* **Available data**:
::::::::

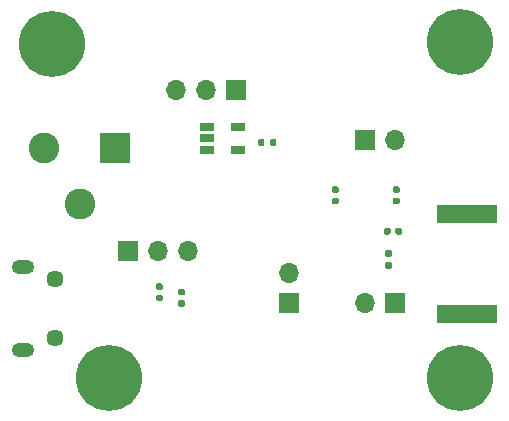
<source format=gbs>
G04 #@! TF.GenerationSoftware,KiCad,Pcbnew,(5.1.7)-1*
G04 #@! TF.CreationDate,2021-07-31T20:16:39-07:00*
G04 #@! TF.ProjectId,clkbrd3,636c6b62-7264-4332-9e6b-696361645f70,rev?*
G04 #@! TF.SameCoordinates,Original*
G04 #@! TF.FileFunction,Soldermask,Bot*
G04 #@! TF.FilePolarity,Negative*
%FSLAX46Y46*%
G04 Gerber Fmt 4.6, Leading zero omitted, Abs format (unit mm)*
G04 Created by KiCad (PCBNEW (5.1.7)-1) date 2021-07-31 20:16:39*
%MOMM*%
%LPD*%
G01*
G04 APERTURE LIST*
%ADD10O,1.700000X1.700000*%
%ADD11R,1.700000X1.700000*%
%ADD12C,5.600000*%
%ADD13R,1.220000X0.650000*%
%ADD14R,5.080000X1.500000*%
%ADD15O,1.900000X1.200000*%
%ADD16C,1.450000*%
%ADD17C,2.600000*%
%ADD18R,2.600000X2.600000*%
G04 APERTURE END LIST*
D10*
X68000000Y-47460000D03*
D11*
X68000000Y-50000000D03*
D12*
X48000000Y-28000000D03*
X52800000Y-56300000D03*
X82500000Y-56300000D03*
X82500000Y-27900000D03*
D10*
X77050000Y-36150000D03*
D11*
X74510000Y-36150000D03*
D13*
X63750000Y-36970000D03*
X63750000Y-35070000D03*
X61130000Y-35070000D03*
X61130000Y-36020000D03*
X61130000Y-36970000D03*
G36*
G01*
X65950000Y-36185000D02*
X65950000Y-36555000D01*
G75*
G02*
X65815000Y-36690000I-135000J0D01*
G01*
X65545000Y-36690000D01*
G75*
G02*
X65410000Y-36555000I0J135000D01*
G01*
X65410000Y-36185000D01*
G75*
G02*
X65545000Y-36050000I135000J0D01*
G01*
X65815000Y-36050000D01*
G75*
G02*
X65950000Y-36185000I0J-135000D01*
G01*
G37*
G36*
G01*
X66970000Y-36185000D02*
X66970000Y-36555000D01*
G75*
G02*
X66835000Y-36690000I-135000J0D01*
G01*
X66565000Y-36690000D01*
G75*
G02*
X66430000Y-36555000I0J135000D01*
G01*
X66430000Y-36185000D01*
G75*
G02*
X66565000Y-36050000I135000J0D01*
G01*
X66835000Y-36050000D01*
G75*
G02*
X66970000Y-36185000I0J-135000D01*
G01*
G37*
D10*
X58430000Y-31920000D03*
X60970000Y-31920000D03*
D11*
X63510000Y-31920000D03*
G36*
G01*
X76285000Y-46530000D02*
X76655000Y-46530000D01*
G75*
G02*
X76790000Y-46665000I0J-135000D01*
G01*
X76790000Y-46935000D01*
G75*
G02*
X76655000Y-47070000I-135000J0D01*
G01*
X76285000Y-47070000D01*
G75*
G02*
X76150000Y-46935000I0J135000D01*
G01*
X76150000Y-46665000D01*
G75*
G02*
X76285000Y-46530000I135000J0D01*
G01*
G37*
G36*
G01*
X76285000Y-45510000D02*
X76655000Y-45510000D01*
G75*
G02*
X76790000Y-45645000I0J-135000D01*
G01*
X76790000Y-45915000D01*
G75*
G02*
X76655000Y-46050000I-135000J0D01*
G01*
X76285000Y-46050000D01*
G75*
G02*
X76150000Y-45915000I0J135000D01*
G01*
X76150000Y-45645000D01*
G75*
G02*
X76285000Y-45510000I135000J0D01*
G01*
G37*
D14*
X83110000Y-42410000D03*
X83110000Y-50910000D03*
D10*
X74460000Y-50000000D03*
D11*
X77000000Y-50000000D03*
G36*
G01*
X76650000Y-43710000D02*
X76650000Y-44050000D01*
G75*
G02*
X76510000Y-44190000I-140000J0D01*
G01*
X76230000Y-44190000D01*
G75*
G02*
X76090000Y-44050000I0J140000D01*
G01*
X76090000Y-43710000D01*
G75*
G02*
X76230000Y-43570000I140000J0D01*
G01*
X76510000Y-43570000D01*
G75*
G02*
X76650000Y-43710000I0J-140000D01*
G01*
G37*
G36*
G01*
X77610000Y-43710000D02*
X77610000Y-44050000D01*
G75*
G02*
X77470000Y-44190000I-140000J0D01*
G01*
X77190000Y-44190000D01*
G75*
G02*
X77050000Y-44050000I0J140000D01*
G01*
X77050000Y-43710000D01*
G75*
G02*
X77190000Y-43570000I140000J0D01*
G01*
X77470000Y-43570000D01*
G75*
G02*
X77610000Y-43710000I0J-140000D01*
G01*
G37*
G36*
G01*
X76940000Y-41040000D02*
X77280000Y-41040000D01*
G75*
G02*
X77420000Y-41180000I0J-140000D01*
G01*
X77420000Y-41460000D01*
G75*
G02*
X77280000Y-41600000I-140000J0D01*
G01*
X76940000Y-41600000D01*
G75*
G02*
X76800000Y-41460000I0J140000D01*
G01*
X76800000Y-41180000D01*
G75*
G02*
X76940000Y-41040000I140000J0D01*
G01*
G37*
G36*
G01*
X76940000Y-40080000D02*
X77280000Y-40080000D01*
G75*
G02*
X77420000Y-40220000I0J-140000D01*
G01*
X77420000Y-40500000D01*
G75*
G02*
X77280000Y-40640000I-140000J0D01*
G01*
X76940000Y-40640000D01*
G75*
G02*
X76800000Y-40500000I0J140000D01*
G01*
X76800000Y-40220000D01*
G75*
G02*
X76940000Y-40080000I140000J0D01*
G01*
G37*
G36*
G01*
X72120000Y-40650000D02*
X71780000Y-40650000D01*
G75*
G02*
X71640000Y-40510000I0J140000D01*
G01*
X71640000Y-40230000D01*
G75*
G02*
X71780000Y-40090000I140000J0D01*
G01*
X72120000Y-40090000D01*
G75*
G02*
X72260000Y-40230000I0J-140000D01*
G01*
X72260000Y-40510000D01*
G75*
G02*
X72120000Y-40650000I-140000J0D01*
G01*
G37*
G36*
G01*
X72120000Y-41610000D02*
X71780000Y-41610000D01*
G75*
G02*
X71640000Y-41470000I0J140000D01*
G01*
X71640000Y-41190000D01*
G75*
G02*
X71780000Y-41050000I140000J0D01*
G01*
X72120000Y-41050000D01*
G75*
G02*
X72260000Y-41190000I0J-140000D01*
G01*
X72260000Y-41470000D01*
G75*
G02*
X72120000Y-41610000I-140000J0D01*
G01*
G37*
D10*
X59450000Y-45560000D03*
X56910000Y-45560000D03*
D11*
X54370000Y-45560000D03*
D15*
X45542500Y-53940000D03*
X45542500Y-46940000D03*
D16*
X48242500Y-52940000D03*
X48242500Y-47940000D03*
D17*
X50300000Y-41540000D03*
X47300000Y-36840000D03*
D18*
X53300000Y-36840000D03*
G36*
G01*
X58770000Y-49720000D02*
X59110000Y-49720000D01*
G75*
G02*
X59250000Y-49860000I0J-140000D01*
G01*
X59250000Y-50140000D01*
G75*
G02*
X59110000Y-50280000I-140000J0D01*
G01*
X58770000Y-50280000D01*
G75*
G02*
X58630000Y-50140000I0J140000D01*
G01*
X58630000Y-49860000D01*
G75*
G02*
X58770000Y-49720000I140000J0D01*
G01*
G37*
G36*
G01*
X58770000Y-48760000D02*
X59110000Y-48760000D01*
G75*
G02*
X59250000Y-48900000I0J-140000D01*
G01*
X59250000Y-49180000D01*
G75*
G02*
X59110000Y-49320000I-140000J0D01*
G01*
X58770000Y-49320000D01*
G75*
G02*
X58630000Y-49180000I0J140000D01*
G01*
X58630000Y-48900000D01*
G75*
G02*
X58770000Y-48760000I140000J0D01*
G01*
G37*
G36*
G01*
X57230000Y-48860000D02*
X56890000Y-48860000D01*
G75*
G02*
X56750000Y-48720000I0J140000D01*
G01*
X56750000Y-48440000D01*
G75*
G02*
X56890000Y-48300000I140000J0D01*
G01*
X57230000Y-48300000D01*
G75*
G02*
X57370000Y-48440000I0J-140000D01*
G01*
X57370000Y-48720000D01*
G75*
G02*
X57230000Y-48860000I-140000J0D01*
G01*
G37*
G36*
G01*
X57230000Y-49820000D02*
X56890000Y-49820000D01*
G75*
G02*
X56750000Y-49680000I0J140000D01*
G01*
X56750000Y-49400000D01*
G75*
G02*
X56890000Y-49260000I140000J0D01*
G01*
X57230000Y-49260000D01*
G75*
G02*
X57370000Y-49400000I0J-140000D01*
G01*
X57370000Y-49680000D01*
G75*
G02*
X57230000Y-49820000I-140000J0D01*
G01*
G37*
M02*

</source>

::::::::

* **Work task**: Say the number of lines in the listing that hold "format", with no added words.

* **Answer for this exercise**: 2